Specifically, we’re told that 𝜃 is 54 degrees, while 𝜙 is 60 degrees. Let’s say we call the magnitude of the measured current here when our unknown resistor is part of our circuit 𝐼 sub 𝑢. The ratio of 𝐼 sub 𝑢 to 𝐼 sub 𝐺 equals the ratio of the angles 54 degrees to 60 degrees. This is because we’re assuming that our measurement scale is linear. That means, for example, that if we double the amount of current in the circuit, then the deflection of the measurement arm will double as well. So, 𝐼 sub 𝑢 to 𝐼 sub 𝐺 is equal to 54 degrees divided by 60 degrees or nine-tenths.
Clearing some space on screen to work, if we take this equation for our currents and we multiply both sides by 𝐼 sub 𝐺 causing that current to cancel out on the left, then we find an expression for the current in our circuit when the unknown resistor is present in terms of the circuit current when that resistor is not present. Earlier on, we referred to Ohm’s law, which tells us that the potential difference across a circuit equals the current in the circuit multiplied by the circuit’s resistance. Let’s now make an application of this law in the case where our circuit involves all these components.
We know first of all that the potential difference across the circuit is 𝑉. That doesn’t change whether or not our unknown resistor is present. The current in the circuit with this resistor present is called 𝐼 sub 𝑢. And the total circuit resistance is the resistance of the ohmmeter plus the resistance of the unknown resistor. Ohm’s law tells us that this total resistance multiplied by this total circuit current equals 𝑉. Since it’s 𝑅 sub 𝑢 that we want to solve for, let’s divide both sides by 𝐼 sub 𝑢, canceling that current out on the right. And then with the remaining equation, we’ll subtract 𝑅 sub Ω from both sides so that on the right 𝑅 sub Ω minus 𝑅 sub Ω is equal to zero.

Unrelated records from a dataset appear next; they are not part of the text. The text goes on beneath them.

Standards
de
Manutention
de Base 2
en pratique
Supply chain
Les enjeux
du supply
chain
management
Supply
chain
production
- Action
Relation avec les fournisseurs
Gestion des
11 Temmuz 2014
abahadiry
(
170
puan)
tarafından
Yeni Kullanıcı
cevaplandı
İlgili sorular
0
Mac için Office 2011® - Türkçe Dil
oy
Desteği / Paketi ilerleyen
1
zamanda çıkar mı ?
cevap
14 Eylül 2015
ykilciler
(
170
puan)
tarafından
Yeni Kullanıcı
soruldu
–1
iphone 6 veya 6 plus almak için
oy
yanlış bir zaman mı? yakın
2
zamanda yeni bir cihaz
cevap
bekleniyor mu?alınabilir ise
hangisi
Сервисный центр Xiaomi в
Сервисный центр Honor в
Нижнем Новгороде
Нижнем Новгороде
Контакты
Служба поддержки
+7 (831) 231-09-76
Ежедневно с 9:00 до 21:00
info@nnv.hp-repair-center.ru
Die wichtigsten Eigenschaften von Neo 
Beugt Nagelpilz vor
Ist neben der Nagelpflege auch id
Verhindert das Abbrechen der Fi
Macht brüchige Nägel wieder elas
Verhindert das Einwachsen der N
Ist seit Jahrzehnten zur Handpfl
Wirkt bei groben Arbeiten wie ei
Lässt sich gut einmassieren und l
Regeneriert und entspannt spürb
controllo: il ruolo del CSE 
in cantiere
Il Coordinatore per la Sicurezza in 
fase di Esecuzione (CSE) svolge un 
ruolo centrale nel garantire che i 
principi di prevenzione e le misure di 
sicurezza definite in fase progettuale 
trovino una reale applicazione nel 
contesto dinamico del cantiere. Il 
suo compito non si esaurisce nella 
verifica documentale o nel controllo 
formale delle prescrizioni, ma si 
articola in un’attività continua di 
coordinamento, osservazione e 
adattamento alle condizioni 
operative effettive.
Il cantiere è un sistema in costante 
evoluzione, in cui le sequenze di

Then, finally, if we switch the left- and right-hand sides of this expression, we arrive at an expression where 𝑅 sub 𝑢 is the subject. In this equation, we don’t know the value for 𝑉 and we also don’t know the value for 𝐼 sub 𝑢. We do, however, know that 𝐼 sub 𝑢 is equal to nine-tenths 𝐼 sub 𝐺. If we make that substitution, it may not seem to help us because after all, we also don’t know 𝐼 sub 𝐺. Let’s recall at this point though that 𝑅 sub Ω can be expressed in terms of 𝐼 sub 𝐺. It’s equal to 𝑉, the same potential difference we’re working with here, divided by 𝐼 sub 𝐺. And notice now that in both of the terms on the right-hand side, we have 𝑉 divided by 𝐼 sub 𝐺. This means we can factor out this fraction, and that gives us this expression.
And now considering this first term, let’s multiply both its numerator and its denominator by 10. Since 10 divided by 10 equals one, we won’t be changing the value of this fraction. But notice that in the denominator, 10 multiplied by one over 10 equals one so that the fraction simplifies to ten-ninths. We can note now that one is equal to nine divided by nine. So, we find that 𝑅 sub 𝑢 is equal to 𝑉 divided by 𝐼 sub 𝐺 times one-ninth. It seems like we’ve made progress. But have we really? Because we still don’t know 𝑉 or 𝐼 sub 𝐺.
We can now once again recall that 𝑉 divided by 𝐼 sub 𝐺 is equal to 𝑅 sub Ω. And we do know the value for 𝑅 sub Ω; it’s given to us. We can then replace 𝑉 over 𝐼 sub 𝐺 with 𝑅 sub Ω. And making one last substitution, we know that 𝑅 sub Ω is equal to 25 kilohms. If we calculate this fraction, we find a result of 2.7 repeating kilohms. Our question, though, asks us to give our result rounded to the nearest kilohm. That is equal to three kilohms. Based on how its addition affected the deflection of our ohmmeter arm then, the resistance of the resistor we added to the circuit is three kilohms.